Dirac Spinor Algebra: Simplifying Expressions

[maverick280857]

Hi,

In a calculation I am doing, I encounter terms of the form

$$\bar{u}^{s_1}(\boldsymbol{\vec{p}})\gamma^{\mu}{v}^{s_2}(\boldsymbol{\vec{q}})$$

where $u$ and $v$ are the electron and positron spinors. Is there any recipe for simplifying this expression, using the spin sums or other identities? I am unable to figure anything out except if I break u and v into components and consider various cases depending on what $s_1$, $s_2$ and $\mu$ are...which is too tedious.

(I have to compute the product of this with $A_{\mu}(x)$)

Suggestions would be greatly appreciated.

Thanks in advance.

PS -- I am not looking at the amplitude squared, so I probably cannot use the trace methods directly..

 

[maverick280857]

Okay, so to be more specific, I am interested in simplifying the quantity

$$G^{\mu\nu} = Tr\left[u^{s_1}(\boldsymbol{p}_1)\bar{u}^{s_1}(\boldsymbol{p}_1)\gamma^{\mu}v^{s_2}(\boldsymbol{p}_2)\bar{v}^{s_2}(\boldsymbol{p}_2)\gamma^{\nu}\right]$$

There is no sum over the spins (so the spin sum identities won't help). Basically I am taking the trace of a 4x4 matrix (for given $\mu$ and $\nu$).

Any ideas?

 

[tom.stoer]

An idea (only an idea!) is to use Fierz identities

 

[Avodyne]

Expressions such as $u^{s}(\boldsymbol{p})\bar{u}^{s}(\boldsymbol{p})$ can be simplified by first doing the spin sum, then applying a spin projection matrix that removes the spin you don't want. For example, in Srednicki's conventions, the result is

$$u^{s}(\boldsymbol{p})\bar{u}^{s}(\boldsymbol{p})={1\over2}(1-s\gamma_5\rlap{z}\slash)(-\rlap{p}\slash+m)$$

where $z^\mu$ is the spin-quantization axis. For v-type spinors, the result is the same, except +m becomes -m.

 

[tom.stoer]

but doesn't want to sum over the spins ...

 

[Avodyne]

This is NOT a sum over spins, this is for a particular value of s (plus or minus one).

 

[maverick280857]

Thanks for the replies, Tom and Avodyne.
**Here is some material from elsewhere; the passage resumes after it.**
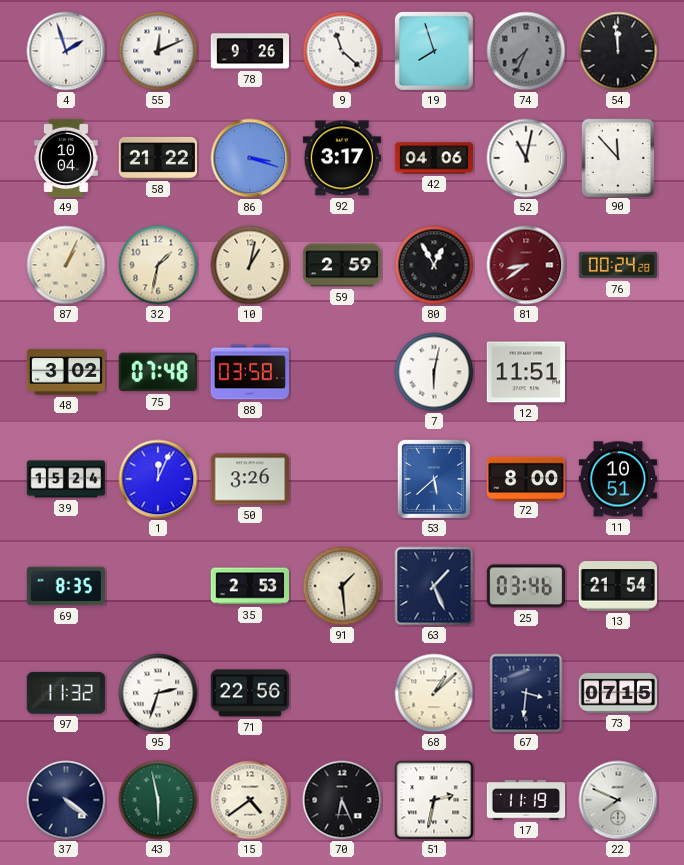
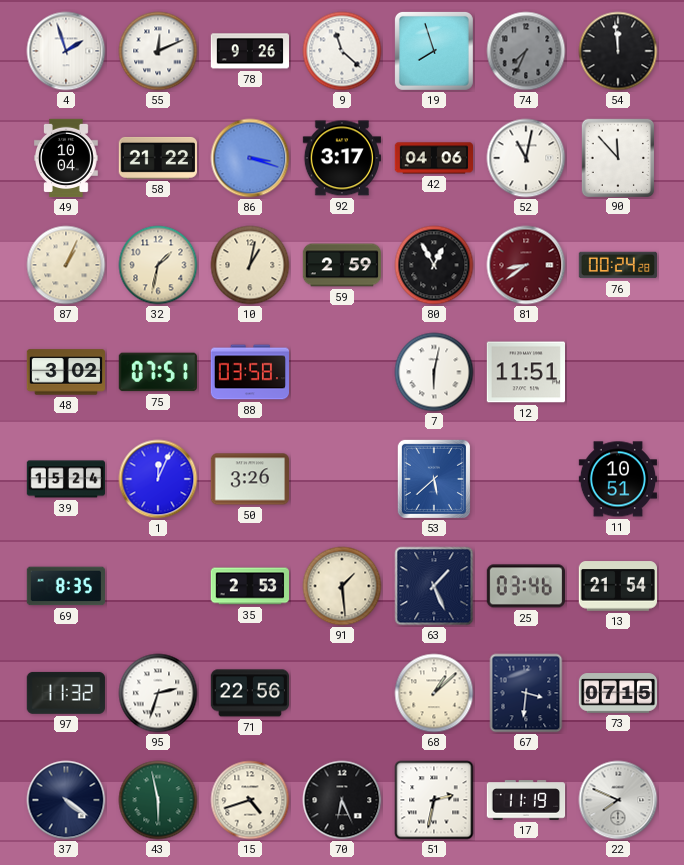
75: 07:48 -> 07:51
72: 8:00 -> none
15: 4:39 -> 4:42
Yes, it's not a spin sum..I think I have to leave it as it is (and wait till some part of the calculations actually requires me to sum over all spins ). Or if I want, I can split u and v into their components in some basis, and compute the 4x4 matrix 'by hand'. I don't think there is much point to it, so I'm just leaving it as it is.

Avodyne, your idea assumes that the 3-momenta arguments of both spinors are identical, which is not the case in my problem. In fact, an overall delta function ensures that $\boldsymbol{p}_1 = -\boldsymbol{p}_2$ under a very special case. Otherwise, the 3 momenta could be quite unrelated...which is why I'm thinking now that there may probably be no "identity" that I'm seeking. (It's a bit tempting to assume that there's something to simplify just about everything a novice can possibly encounter in QFT ;-)).

Tom, I'll have a look at the Fierz identity too.

 

[Avodyne]

Avodyne, your idea assumes that the 3-momenta arguments of both spinors are identical

No, it doesn't. You take your expression for $G^{\mu\nu}$, and substitute my expression in two places (with different momenta in each place, and with m->-m where you have v's instead of u's).

 

[maverick280857]

No, it doesn't. You take your expression for $G^{\mu\nu}$, and substitute my expression in two places (with different momenta in each place, and with m->-m where you have v's instead of u's).

Ah, neat. That's because I'm interested in $G^{\mu\nu}$ and not the expression I wrote in my first post. Nice.